- What to work on
Some lines in the entries contain the word "across". Copy all of them.

(Data under study begins)

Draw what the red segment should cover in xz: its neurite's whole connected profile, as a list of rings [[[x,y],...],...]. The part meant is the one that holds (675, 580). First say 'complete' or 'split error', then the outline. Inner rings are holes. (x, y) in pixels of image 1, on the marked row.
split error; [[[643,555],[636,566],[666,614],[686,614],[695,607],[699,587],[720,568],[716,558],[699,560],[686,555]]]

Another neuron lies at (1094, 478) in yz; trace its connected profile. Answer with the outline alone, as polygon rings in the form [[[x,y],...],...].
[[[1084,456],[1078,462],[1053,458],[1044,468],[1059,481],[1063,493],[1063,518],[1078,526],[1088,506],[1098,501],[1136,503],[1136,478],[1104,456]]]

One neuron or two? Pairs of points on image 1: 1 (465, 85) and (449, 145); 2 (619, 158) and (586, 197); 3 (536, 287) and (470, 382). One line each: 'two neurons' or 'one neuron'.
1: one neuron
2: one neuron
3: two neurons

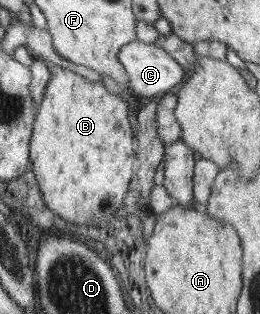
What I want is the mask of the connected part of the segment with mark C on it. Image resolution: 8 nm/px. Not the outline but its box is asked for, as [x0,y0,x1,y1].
[118,40,187,96]

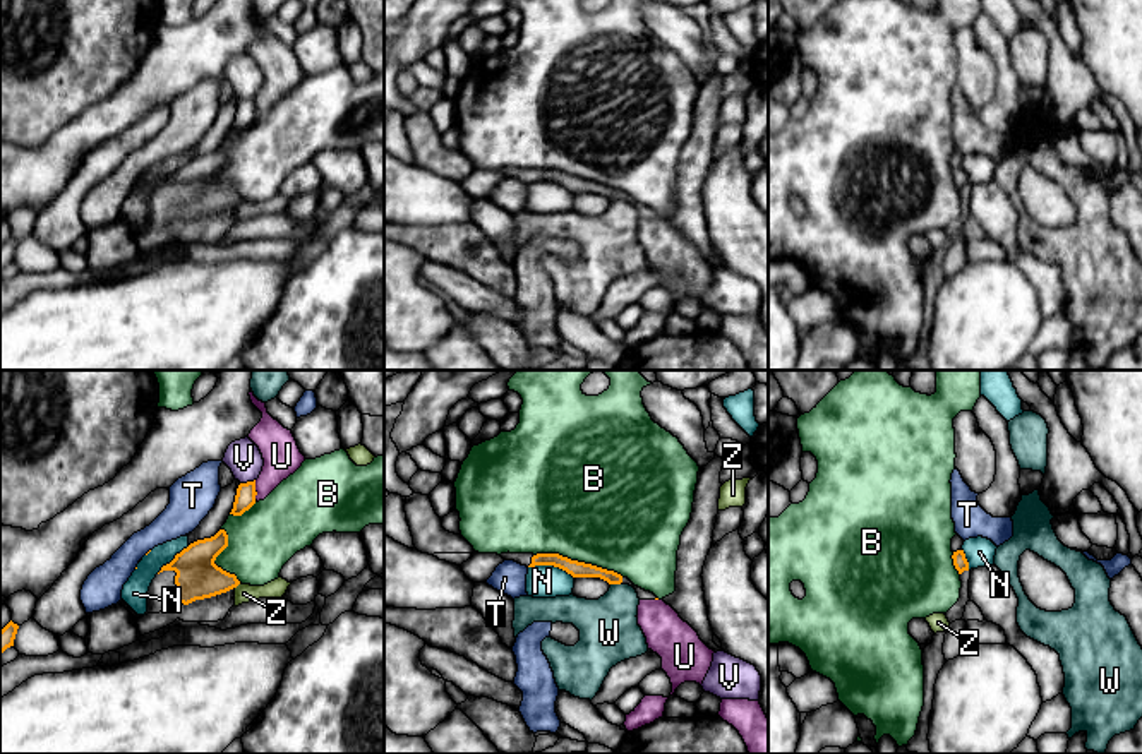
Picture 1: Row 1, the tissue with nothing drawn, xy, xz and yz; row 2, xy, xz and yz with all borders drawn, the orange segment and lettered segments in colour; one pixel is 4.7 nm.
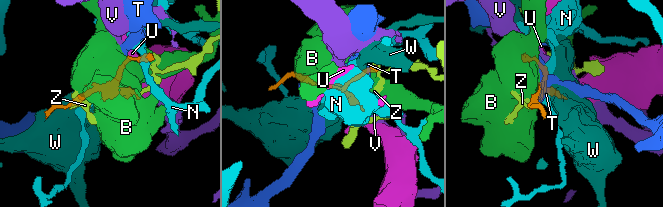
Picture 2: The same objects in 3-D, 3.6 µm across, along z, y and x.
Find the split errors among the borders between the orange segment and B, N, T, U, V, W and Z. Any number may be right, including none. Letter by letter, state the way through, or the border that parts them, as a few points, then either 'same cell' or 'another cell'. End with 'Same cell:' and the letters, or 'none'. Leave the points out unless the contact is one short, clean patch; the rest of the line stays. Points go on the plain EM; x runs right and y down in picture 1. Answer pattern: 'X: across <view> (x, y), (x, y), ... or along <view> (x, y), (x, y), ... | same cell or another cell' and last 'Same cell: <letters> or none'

(Data under study ends)

- Reply
Picture 2: The same objects in 3-D, 3.6 µm across, along z, y and x.
Find the split errors among the borders between the orange segment and B, N, T, U, V, W and Z. Any number may be right, including none. Letter by letter, state the way through, or the border that parts them, as a few points, then either 'same cell' or 'another cell'. End with 'Same cell:' and the letters, or 'none'. Leave the points out unless the contact is one short, clean patch; the rest of the line stays. Points go on the plain EM; x runs right and y down in picture 1. Answer pattern: 'X: across <view> (x, y), (x, y), ... or along <view> (x, y), (x, y), ... | same cell or another cell' and last 'Same cell: <letters> or none'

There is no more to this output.